# A series LCR circuit with R = 20 Ω,

Question:

A series $L C R$ circuit with $R=20 \Omega, L=1.5 \mathrm{H}$ and $C=35 \mu \mathrm{F}$ is connected to a variable-frequency $200 \mathrm{~V}$ ac supply. When the frequency of the supply equals the natural frequency of the circuit, what is the average power transferred to the circuit in one complete cycle?

Solution:

At resonance, the frequency of the supply power equals the natural frequency of the given LCR circuit.

__Dataset excerpts__
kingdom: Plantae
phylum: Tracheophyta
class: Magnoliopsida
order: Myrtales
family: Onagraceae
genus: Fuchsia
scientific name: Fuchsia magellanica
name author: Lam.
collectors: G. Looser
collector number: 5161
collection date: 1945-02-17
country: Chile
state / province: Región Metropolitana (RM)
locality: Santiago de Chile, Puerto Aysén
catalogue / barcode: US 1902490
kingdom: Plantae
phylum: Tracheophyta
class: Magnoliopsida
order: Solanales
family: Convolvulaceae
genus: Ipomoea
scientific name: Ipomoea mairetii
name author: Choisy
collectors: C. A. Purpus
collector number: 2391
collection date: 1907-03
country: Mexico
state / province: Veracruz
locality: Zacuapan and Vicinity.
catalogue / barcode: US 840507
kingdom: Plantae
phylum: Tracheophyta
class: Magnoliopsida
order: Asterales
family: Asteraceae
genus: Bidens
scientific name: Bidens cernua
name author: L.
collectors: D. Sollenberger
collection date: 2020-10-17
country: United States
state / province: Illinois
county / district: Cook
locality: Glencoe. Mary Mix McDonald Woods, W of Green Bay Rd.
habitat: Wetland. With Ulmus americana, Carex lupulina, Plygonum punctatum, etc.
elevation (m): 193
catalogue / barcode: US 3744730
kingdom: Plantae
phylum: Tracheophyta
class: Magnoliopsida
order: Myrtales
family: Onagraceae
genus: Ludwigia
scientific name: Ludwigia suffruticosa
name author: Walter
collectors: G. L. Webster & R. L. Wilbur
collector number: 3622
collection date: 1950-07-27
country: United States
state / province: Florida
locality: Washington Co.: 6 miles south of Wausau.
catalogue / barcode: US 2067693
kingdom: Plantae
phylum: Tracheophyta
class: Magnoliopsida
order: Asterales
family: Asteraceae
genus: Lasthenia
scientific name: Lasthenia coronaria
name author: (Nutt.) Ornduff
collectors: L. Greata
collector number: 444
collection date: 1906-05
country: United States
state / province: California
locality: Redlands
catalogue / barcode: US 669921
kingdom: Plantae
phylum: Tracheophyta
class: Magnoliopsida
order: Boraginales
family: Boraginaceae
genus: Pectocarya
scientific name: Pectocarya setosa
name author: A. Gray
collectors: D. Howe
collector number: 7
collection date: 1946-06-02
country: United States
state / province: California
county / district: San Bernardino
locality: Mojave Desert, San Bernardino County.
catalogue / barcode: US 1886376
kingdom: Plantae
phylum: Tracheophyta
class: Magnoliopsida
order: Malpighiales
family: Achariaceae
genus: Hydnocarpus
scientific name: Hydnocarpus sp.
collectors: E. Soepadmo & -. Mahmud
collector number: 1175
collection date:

__Short problem A__
In the LCR circuit problem, why does the solution treat the condition described in the question as resonance? Answer in one to three sentences.
__Short problem B__
For the LCR circuit problem, state whether each statement agrees with the text, answering yes or no and quoting the deciding words:
(i) The resistance in the circuit is 20 Ω.
(ii) The frequency of the supply cannot be changed.
(iii) The question asks for the peak current in the circuit.
__Short problem C__
Answer these questions on the LCR circuit problem:
(i) What voltage does the ac supply provide?
(ii) What is the inductance of the circuit?
(iii) According to the solution, what equals the natural frequency of the circuit at resonance?

__Complete response A__
The question sets the supply frequency equal to the natural frequency of the circuit. The solution states that at resonance the frequency of the supply power equals the natural frequency of the given LCR circuit, so this condition is resonance.

__Complete response B__
(i) Yes: "R = 20 Ω"
(ii) No: "variable-frequency"
(iii) No: "what is the average power transferred to the circuit in one complete cycle"

__Complete response C__
(i) 200 V
(ii) 1.5 H
(iii) The frequency of the supply power